Calculating energy changes - Higher tier

Using bond energies

The energy change in a reaction can be calculated using bond energies. A bond energy is the amount of energy needed to break one mole of a particular covalent bond.

Different bonds have different bond energies. These are given when they are needed for calculations.

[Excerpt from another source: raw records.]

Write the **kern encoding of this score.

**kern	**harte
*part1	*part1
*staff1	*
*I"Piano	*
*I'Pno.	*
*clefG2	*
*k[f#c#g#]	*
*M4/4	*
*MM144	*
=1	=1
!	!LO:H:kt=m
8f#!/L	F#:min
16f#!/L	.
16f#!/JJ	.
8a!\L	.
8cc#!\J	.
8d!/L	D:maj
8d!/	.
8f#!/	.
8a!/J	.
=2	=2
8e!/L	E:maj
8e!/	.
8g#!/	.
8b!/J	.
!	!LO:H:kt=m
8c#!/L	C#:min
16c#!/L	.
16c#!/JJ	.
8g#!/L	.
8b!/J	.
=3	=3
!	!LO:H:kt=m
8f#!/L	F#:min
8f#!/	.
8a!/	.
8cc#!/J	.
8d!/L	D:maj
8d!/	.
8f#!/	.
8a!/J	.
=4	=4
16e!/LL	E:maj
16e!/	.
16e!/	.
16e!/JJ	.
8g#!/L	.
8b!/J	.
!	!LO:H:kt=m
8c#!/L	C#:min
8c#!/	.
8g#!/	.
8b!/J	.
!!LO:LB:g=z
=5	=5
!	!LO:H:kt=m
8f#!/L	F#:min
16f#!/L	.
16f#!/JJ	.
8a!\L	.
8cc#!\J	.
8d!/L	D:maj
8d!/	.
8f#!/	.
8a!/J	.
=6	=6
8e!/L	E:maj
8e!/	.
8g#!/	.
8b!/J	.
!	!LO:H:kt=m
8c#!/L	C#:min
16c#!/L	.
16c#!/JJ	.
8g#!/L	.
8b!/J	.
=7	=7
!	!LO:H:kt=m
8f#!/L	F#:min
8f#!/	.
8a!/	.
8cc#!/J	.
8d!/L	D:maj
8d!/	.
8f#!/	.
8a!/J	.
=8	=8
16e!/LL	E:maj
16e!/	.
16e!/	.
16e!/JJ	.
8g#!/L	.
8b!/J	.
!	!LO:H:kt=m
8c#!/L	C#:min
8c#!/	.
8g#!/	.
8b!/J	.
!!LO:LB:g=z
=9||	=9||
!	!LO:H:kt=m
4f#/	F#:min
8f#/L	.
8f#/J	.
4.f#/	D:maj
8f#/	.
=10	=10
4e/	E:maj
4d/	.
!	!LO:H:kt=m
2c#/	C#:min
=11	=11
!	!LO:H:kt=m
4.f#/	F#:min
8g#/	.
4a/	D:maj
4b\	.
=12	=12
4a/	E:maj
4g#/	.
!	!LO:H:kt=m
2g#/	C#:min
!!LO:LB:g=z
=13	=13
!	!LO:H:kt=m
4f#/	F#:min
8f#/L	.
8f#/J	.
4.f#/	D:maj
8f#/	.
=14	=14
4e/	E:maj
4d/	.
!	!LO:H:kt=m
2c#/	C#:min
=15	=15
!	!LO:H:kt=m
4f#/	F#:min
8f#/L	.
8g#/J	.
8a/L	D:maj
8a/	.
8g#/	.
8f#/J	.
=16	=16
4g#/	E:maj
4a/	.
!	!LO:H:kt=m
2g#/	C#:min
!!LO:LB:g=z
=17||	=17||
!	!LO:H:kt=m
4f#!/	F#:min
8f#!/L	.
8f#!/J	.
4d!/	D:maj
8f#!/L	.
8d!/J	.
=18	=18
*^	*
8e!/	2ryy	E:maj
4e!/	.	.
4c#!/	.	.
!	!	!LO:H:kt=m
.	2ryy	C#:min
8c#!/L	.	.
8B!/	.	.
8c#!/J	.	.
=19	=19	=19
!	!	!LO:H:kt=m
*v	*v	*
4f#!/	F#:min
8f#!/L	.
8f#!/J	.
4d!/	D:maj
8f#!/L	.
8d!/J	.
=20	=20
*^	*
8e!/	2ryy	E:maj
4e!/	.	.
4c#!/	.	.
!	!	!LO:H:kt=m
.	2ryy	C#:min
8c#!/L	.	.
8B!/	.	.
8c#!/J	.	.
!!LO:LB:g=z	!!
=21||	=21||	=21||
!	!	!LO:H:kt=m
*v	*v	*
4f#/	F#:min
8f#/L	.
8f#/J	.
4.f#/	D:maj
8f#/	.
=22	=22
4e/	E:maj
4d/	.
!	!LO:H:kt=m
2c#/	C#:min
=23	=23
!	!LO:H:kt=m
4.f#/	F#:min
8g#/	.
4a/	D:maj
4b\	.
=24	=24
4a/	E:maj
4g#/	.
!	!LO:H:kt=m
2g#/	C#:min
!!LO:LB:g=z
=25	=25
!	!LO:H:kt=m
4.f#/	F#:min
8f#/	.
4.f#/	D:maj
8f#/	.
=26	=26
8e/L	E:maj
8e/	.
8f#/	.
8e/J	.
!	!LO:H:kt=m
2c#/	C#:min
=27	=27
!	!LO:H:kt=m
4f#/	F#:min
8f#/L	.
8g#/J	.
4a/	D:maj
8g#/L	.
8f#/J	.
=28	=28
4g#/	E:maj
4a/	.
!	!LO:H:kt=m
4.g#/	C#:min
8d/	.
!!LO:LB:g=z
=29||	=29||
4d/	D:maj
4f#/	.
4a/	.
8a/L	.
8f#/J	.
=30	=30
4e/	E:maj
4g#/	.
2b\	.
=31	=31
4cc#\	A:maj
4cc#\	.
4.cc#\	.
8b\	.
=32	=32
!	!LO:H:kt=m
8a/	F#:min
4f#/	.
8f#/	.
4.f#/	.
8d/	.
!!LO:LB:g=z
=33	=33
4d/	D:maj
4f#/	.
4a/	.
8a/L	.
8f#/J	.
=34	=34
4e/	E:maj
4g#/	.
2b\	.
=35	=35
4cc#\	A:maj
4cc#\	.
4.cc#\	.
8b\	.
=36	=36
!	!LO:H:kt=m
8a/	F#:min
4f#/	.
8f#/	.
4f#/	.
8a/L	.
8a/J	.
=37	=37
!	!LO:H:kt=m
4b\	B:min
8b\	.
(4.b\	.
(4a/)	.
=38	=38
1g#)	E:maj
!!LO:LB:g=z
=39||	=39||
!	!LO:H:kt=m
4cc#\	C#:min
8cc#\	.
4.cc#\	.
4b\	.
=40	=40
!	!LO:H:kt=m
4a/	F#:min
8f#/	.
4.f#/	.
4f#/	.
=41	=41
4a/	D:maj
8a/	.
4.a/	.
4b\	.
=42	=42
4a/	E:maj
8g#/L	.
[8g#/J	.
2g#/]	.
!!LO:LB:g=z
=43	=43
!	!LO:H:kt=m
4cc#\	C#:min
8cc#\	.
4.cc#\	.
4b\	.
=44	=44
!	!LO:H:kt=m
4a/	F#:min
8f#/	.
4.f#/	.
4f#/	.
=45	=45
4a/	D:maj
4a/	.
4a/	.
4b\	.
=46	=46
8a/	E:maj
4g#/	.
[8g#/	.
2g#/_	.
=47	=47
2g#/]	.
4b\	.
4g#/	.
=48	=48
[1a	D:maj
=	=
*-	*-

To calculate an energy change for a reaction:

  • add together the bond energies for all the bonds in the reactants- this is the 'energy in'
  • add together the bond energies for all the bonds in the products - this is the 'energy out'
  • energy change = energy in - energy out

Example 1

Hydrogen and chlorine react to form hydrogen chloride gas:

H−H + Cl−Cl → 2 × (H−Cl)

Use the bond energies in the table to calculate the energy change for this reaction.

BondBond energy
H−H436 kJ
Cl−Cl243 kJ
H−Cl432 kJ

Energy in = 436 + 243 = 679 kJ

Energy out = (2 × 432) = 864 kJ

Energy change = in - out

= 679 - 864

= -185 kJ

The energy change is negative. This shows that the reaction is exothermic.

Example 2

Hydrogen bromide decomposes to form hydrogen and bromine:

2 × (H−Br) → H−H + Br−Br

Use the bond energies in the table to calculate the energy change for this reaction.

BondBond energy
H−Br366 kJ
H−H436 kJ
Br−Br193 kJ

Energy in = 2 × 366 = 732 kJ

Energy out = 436 + 193 = 629 kJ

Energy change = in - out

= 732 - 629

= +103 kJ

The energy change is positive. This shows that the reaction is endothermic.